Spatial grounding data
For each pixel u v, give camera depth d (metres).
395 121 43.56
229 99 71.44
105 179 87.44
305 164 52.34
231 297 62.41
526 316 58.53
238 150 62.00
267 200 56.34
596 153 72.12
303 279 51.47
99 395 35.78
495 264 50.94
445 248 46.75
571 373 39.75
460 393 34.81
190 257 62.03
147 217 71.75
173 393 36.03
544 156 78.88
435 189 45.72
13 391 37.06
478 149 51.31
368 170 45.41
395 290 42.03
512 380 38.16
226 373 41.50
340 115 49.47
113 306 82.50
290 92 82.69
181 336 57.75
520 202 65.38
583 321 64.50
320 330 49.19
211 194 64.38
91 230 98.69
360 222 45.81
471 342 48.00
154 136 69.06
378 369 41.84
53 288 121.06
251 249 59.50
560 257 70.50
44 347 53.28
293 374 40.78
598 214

Work to complete – Only the lines from the one containing "544 156 78.88" through the last line of the records belong in the answer, each written out exactly.

Expected answer –
544 156 78.88
435 189 45.72
13 391 37.06
478 149 51.31
368 170 45.41
395 290 42.03
512 380 38.16
226 373 41.50
340 115 49.47
113 306 82.50
290 92 82.69
181 336 57.75
520 202 65.38
583 321 64.50
320 330 49.19
211 194 64.38
91 230 98.69
360 222 45.81
471 342 48.00
154 136 69.06
378 369 41.84
53 288 121.06
251 249 59.50
560 257 70.50
44 347 53.28
293 374 40.78
598 214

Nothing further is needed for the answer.